(Recorded data)

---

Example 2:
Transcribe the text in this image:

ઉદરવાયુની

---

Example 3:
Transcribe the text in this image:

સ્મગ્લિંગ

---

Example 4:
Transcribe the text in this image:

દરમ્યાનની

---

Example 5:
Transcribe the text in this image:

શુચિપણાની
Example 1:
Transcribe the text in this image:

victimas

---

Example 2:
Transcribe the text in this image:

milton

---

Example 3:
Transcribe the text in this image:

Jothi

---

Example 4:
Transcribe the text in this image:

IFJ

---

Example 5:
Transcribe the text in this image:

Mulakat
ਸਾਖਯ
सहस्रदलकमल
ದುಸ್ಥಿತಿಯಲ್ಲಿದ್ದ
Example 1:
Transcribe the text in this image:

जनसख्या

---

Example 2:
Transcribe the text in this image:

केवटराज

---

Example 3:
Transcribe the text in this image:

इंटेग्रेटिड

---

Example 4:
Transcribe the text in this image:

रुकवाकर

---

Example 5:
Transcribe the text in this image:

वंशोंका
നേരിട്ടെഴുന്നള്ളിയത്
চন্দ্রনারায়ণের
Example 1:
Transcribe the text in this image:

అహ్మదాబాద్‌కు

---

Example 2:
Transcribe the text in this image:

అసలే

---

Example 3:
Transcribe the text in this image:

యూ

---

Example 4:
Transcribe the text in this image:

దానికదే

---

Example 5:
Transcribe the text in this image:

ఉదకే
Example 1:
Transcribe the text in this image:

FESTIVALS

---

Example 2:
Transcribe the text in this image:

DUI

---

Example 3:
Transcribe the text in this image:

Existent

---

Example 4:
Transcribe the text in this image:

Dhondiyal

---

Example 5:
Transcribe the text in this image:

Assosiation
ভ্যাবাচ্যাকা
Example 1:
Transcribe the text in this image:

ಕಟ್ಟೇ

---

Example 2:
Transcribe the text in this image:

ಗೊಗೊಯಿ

▶ **Problem details**: Every line above should be duplicated exactly as it stands.

▶ **Written answer**:
---

Example 2:
Transcribe the text in this image:

ઉદરવાયુની

---

Example 3:
Transcribe the text in this image:

સ્મગ્લિંગ

---

Example 4:
Transcribe the text in this image:

દરમ્યાનની

---

Example 5:
Transcribe the text in this image:

શુચિપણાની
Example 1:
Transcribe the text in this image:

victimas

---

Example 2:
Transcribe the text in this image:

milton

---

Example 3:
Transcribe the text in this image:

Jothi

---

Example 4:
Transcribe the text in this image:

IFJ

---

Example 5:
Transcribe the text in this image:

Mulakat
ਸਾਖਯ
सहस्रदलकमल
ದುಸ್ಥಿತಿಯಲ್ಲಿದ್ದ
Example 1:
Transcribe the text in this image:

जनसख्या

---

Example 2:
Transcribe the text in this image:

केवटराज

---

Example 3:
Transcribe the text in this image:

इंटेग्रेटिड

---

Example 4:
Transcribe the text in this image:

रुकवाकर

---

Example 5:
Transcribe the text in this image:

वंशोंका
നേരിട്ടെഴുന്നള്ളിയത്
চন্দ্রনারায়ণের
Example 1:
Transcribe the text in this image:

అహ్మదాబాద్‌కు

---

Example 2:
Transcribe the text in this image:

అసలే

---

Example 3:
Transcribe the text in this image:

యూ

---

Example 4:
Transcribe the text in this image:

దానికదే

---

Example 5:
Transcribe the text in this image:

ఉదకే
Example 1:
Transcribe the text in this image:

FESTIVALS

---

Example 2:
Transcribe the text in this image:

DUI

---

Example 3:
Transcribe the text in this image:

Existent

---

Example 4:
Transcribe the text in this image:

Dhondiyal

---

Example 5:
Transcribe the text in this image:

Assosiation
ভ্যাবাচ্যাকা
Example 1:
Transcribe the text in this image:

ಕಟ್ಟೇ

---

Example 2:
Transcribe the text in this image:

ಗೊಗೊಯಿ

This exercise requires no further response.